Another article in the Women Deliver Special Issue in The Lancet assessed India’s Janani Suraksha Yojana (JSY) ‘ a conditional cash transfer programme to increase births in health facilities.
In 2005, the year JSY was launched, more than 78 000 of 387 200 maternal deaths worldwide, and more than one million of 3,4-million neonatal deaths occurred in India.
The JSY model sees eligible women after delivery in a government or accredited private health facility receiving 600 Indian rupees (U$13) in urban areas and 700 rupees (U$15) in rural areas. JSY was found to have a significant effect in reducing perinatal and neonatal deaths.
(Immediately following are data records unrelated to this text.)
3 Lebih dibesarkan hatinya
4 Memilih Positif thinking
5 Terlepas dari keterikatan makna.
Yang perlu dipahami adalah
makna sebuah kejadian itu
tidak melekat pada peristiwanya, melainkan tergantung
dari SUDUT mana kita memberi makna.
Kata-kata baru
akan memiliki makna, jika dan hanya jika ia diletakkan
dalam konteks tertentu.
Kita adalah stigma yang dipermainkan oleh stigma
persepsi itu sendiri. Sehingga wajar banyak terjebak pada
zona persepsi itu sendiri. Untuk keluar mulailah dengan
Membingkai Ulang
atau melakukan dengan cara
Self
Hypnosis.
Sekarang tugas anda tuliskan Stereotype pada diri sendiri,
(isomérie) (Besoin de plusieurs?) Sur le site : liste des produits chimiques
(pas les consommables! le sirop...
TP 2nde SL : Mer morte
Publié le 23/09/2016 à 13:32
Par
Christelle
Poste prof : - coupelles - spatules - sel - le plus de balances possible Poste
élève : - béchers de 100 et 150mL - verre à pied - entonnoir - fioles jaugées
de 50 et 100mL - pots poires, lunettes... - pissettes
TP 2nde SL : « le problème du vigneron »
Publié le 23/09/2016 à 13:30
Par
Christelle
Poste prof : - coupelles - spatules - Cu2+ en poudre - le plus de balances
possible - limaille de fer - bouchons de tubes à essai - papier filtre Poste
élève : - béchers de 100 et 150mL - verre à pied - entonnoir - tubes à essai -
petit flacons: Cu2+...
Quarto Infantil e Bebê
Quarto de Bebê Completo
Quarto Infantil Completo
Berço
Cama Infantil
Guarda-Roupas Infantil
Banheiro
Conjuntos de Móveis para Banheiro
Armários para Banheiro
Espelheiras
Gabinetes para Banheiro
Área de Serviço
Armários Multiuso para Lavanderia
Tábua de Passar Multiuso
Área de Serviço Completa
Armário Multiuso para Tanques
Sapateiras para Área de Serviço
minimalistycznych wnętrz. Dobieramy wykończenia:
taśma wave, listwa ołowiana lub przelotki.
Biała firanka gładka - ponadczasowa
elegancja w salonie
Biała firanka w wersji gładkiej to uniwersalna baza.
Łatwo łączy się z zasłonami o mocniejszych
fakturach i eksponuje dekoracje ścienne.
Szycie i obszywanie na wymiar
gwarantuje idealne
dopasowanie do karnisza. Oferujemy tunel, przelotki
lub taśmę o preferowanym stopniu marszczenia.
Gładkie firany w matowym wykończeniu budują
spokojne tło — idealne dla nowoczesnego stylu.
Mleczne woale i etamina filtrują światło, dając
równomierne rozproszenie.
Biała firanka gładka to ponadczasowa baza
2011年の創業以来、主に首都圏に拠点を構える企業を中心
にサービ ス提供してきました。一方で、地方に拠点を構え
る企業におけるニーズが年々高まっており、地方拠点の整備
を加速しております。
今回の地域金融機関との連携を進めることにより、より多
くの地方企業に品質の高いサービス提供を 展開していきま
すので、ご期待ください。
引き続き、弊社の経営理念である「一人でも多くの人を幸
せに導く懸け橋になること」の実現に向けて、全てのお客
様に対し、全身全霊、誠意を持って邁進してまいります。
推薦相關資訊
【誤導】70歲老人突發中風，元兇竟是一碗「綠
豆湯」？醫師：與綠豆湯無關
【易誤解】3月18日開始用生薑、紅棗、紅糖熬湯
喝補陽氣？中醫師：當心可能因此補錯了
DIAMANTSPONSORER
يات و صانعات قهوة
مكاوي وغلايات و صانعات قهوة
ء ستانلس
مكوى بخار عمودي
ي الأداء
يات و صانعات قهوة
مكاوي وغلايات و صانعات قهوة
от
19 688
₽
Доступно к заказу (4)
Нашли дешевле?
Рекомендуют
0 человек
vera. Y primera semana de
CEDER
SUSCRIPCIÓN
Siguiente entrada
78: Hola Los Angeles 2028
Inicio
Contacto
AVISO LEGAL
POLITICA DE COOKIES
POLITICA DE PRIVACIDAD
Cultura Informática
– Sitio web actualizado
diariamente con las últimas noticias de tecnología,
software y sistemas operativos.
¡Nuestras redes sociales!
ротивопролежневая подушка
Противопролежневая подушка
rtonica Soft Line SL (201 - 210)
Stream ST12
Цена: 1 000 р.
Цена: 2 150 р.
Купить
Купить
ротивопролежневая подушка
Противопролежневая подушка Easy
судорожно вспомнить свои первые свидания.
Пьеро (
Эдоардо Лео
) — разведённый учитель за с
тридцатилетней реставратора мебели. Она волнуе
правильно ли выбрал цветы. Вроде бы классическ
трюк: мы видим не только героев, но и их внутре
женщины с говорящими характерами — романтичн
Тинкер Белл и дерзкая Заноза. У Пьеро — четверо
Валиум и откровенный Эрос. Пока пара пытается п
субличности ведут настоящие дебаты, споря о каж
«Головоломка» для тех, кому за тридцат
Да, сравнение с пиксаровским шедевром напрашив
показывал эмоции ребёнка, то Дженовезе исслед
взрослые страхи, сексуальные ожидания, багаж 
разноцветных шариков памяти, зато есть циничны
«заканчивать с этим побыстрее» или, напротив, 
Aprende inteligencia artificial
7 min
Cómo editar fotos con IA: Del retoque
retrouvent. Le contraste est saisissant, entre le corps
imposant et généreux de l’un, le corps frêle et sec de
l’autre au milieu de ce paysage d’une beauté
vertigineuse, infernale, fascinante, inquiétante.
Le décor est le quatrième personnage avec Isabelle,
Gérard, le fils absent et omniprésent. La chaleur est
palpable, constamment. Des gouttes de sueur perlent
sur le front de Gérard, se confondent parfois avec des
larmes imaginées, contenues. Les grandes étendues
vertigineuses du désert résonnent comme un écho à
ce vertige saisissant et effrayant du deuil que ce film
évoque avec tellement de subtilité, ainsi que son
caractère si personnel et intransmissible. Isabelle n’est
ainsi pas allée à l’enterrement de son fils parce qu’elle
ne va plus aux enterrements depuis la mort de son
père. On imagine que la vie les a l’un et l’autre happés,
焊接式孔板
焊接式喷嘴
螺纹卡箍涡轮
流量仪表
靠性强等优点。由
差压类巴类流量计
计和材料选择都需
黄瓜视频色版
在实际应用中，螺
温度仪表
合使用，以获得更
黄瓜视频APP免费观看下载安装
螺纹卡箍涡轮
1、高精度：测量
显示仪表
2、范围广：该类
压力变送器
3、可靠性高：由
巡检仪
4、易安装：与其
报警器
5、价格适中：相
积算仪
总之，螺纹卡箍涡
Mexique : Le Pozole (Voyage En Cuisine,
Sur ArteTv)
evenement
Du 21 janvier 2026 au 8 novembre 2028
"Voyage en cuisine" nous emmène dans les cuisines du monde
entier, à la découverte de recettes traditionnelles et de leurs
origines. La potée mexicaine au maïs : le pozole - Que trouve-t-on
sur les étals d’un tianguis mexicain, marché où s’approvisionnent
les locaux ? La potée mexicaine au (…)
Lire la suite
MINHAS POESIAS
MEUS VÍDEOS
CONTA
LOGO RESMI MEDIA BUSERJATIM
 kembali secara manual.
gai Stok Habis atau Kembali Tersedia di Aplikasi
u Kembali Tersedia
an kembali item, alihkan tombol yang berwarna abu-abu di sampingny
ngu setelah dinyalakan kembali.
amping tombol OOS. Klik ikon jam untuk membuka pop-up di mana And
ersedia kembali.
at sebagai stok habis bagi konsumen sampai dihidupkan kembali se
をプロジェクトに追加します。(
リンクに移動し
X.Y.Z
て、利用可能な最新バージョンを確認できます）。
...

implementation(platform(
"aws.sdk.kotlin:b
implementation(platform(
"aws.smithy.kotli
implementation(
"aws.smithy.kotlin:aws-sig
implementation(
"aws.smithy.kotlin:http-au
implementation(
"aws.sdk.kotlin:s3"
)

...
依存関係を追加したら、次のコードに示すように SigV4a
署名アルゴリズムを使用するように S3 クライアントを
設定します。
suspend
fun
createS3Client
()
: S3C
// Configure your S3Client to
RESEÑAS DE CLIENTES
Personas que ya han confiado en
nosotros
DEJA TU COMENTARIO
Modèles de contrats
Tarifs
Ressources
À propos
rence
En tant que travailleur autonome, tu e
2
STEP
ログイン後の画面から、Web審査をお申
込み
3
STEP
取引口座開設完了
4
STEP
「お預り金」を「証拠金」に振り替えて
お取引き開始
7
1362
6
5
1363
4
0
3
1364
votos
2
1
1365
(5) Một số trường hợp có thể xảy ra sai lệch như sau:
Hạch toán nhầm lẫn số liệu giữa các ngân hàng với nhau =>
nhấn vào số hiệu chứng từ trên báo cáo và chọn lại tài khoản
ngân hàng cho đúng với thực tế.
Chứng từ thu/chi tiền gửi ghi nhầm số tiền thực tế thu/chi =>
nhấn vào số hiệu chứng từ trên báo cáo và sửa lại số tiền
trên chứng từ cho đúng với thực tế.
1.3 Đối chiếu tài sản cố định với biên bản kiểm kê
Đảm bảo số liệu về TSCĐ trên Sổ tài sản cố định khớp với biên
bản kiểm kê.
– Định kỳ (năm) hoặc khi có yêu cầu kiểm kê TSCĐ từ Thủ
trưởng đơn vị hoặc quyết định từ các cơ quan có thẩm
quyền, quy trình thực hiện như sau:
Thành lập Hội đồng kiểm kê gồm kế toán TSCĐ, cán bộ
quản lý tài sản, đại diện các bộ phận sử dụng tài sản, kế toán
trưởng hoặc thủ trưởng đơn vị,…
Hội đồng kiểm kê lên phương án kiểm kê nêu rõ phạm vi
China and Brazil were also highlighted as countries on track to meet Millennium Development Goals 4 and 5.
MDG4 requires reduction of child under-5 mortality by two thirds between 1990 and 2015; while MDG5 asks countries to reduce their maternal mortality by three quarters over the same period. Despite three quarters of the 68 Countdown countries showing accelerated progress, only 19 are on track to meet MDG4’including Brazil, China, Mexico, Peru, Nepal, Egypt, Malawi, and Turkmenistan.
Across the 68 countries child under-5 mortality fell from 90 deaths per 1000 live births in 1990 to 65 in 2008, a 28% reduction.
Brazil has made progress through reducing socioeconomic inequities and improving primary coverage to almost universal levels. Nowadays, almost all pregnant women in Brazil have access to a skilled birth attendant.
The authors said China’s successful reduction of newborn and child mortality during the past two decades was a remarkable example of progress through steady investments in reproductive health, primary care, and economic development.
In the two years since the last Countdown report, 19 million women of childbearing age and children younger than 5 years have died because of preventable disorders. Pneumonia, diarrhoea, and malaria still kill more than 3 million children every year, and The Lancet report shows that the long-established treatments for these infections still do not reach half of the children who need them.